Drawing on the text about antivirus software, explain in one to three sentences why installing antivirus can leave a PC more vulnerable to attack than having none installed.

▸ TEXT SEGMENT:
┄┄┄┄┄┄┄┄┄┄┄┄┄┄┄┄┄┄┄┄

Many people in the IT industry and computer users in general are sick and tired of Antivirus companies and you can tell that by the abundant negative feedback we get whenever the subject of Symantec and McAfee come up.  People are sick and tired of the resources taken up by Antivirus software and recent tests confirm that Antivirus software makes your PC crawl.  Ironically, Symantec and McAfee took the top dishonors by being the biggest resource hogs of all.  Furthermore, antivirus software will often make your PC more vulnerable to attack than if it didn't have any antivirus installed at all because malicious packages can be rigged to exploit the AV software itself.  It has always baffled me why someone would pay top dollars to have their PCs dragged down to a crawl and be exposed to even more security risks.  It is a well known secret to security experts that every bit of code you add to a system carries its own security risks and security software is no exception.

┄┄┄┄┄┄┄┄┄┄┄┄┄┄┄┄┄┄┄┄

▸ DATASET ENTRIES:
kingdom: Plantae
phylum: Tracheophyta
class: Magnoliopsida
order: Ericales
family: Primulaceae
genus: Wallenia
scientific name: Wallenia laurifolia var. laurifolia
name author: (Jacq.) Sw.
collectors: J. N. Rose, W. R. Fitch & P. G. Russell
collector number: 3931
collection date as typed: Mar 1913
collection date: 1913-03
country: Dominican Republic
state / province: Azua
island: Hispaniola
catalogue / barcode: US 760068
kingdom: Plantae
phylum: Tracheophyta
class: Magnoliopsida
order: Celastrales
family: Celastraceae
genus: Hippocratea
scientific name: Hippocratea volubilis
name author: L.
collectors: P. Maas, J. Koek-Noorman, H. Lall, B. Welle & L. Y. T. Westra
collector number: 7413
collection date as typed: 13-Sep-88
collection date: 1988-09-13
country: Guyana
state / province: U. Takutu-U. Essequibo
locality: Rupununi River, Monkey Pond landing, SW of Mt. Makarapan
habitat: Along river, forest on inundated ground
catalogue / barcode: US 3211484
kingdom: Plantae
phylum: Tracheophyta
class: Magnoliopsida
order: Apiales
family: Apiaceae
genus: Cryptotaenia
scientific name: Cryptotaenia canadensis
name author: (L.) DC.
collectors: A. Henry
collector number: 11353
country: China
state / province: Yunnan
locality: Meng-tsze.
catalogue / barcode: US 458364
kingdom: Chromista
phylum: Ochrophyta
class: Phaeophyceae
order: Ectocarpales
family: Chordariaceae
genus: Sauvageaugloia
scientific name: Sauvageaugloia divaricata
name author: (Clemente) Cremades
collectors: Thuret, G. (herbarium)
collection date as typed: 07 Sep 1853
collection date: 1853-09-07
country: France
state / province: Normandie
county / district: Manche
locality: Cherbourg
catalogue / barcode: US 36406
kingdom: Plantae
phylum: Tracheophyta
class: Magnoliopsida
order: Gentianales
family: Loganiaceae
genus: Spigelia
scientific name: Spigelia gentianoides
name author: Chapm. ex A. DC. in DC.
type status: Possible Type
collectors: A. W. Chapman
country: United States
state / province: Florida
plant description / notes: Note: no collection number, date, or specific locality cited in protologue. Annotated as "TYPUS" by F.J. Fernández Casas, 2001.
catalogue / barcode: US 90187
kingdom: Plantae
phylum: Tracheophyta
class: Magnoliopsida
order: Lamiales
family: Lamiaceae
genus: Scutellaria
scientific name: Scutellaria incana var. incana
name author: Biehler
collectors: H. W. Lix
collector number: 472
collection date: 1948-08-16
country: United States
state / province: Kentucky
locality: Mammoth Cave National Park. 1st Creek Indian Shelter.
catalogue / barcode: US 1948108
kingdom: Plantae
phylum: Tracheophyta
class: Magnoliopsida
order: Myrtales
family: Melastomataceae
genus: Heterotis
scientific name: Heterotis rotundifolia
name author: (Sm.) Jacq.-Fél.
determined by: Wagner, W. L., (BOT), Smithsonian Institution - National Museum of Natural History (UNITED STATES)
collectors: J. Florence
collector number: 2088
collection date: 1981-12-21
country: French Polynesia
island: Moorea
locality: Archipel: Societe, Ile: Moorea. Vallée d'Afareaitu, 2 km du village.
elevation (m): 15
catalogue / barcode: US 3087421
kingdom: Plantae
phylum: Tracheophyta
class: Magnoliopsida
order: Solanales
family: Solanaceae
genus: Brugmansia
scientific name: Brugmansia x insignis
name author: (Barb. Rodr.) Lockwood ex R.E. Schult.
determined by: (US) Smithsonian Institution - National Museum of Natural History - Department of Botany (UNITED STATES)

┄┄┄┄┄┄┄┄┄┄┄┄┄┄┄┄┄┄┄┄

▸ RESULT OF THE EXERCISE:
Malicious packages can be rigged to exploit the antivirus software itself, so the program becomes another point of attack. This reflects what security experts know: every bit of code added to a system carries its own security risks, and security software is no exception.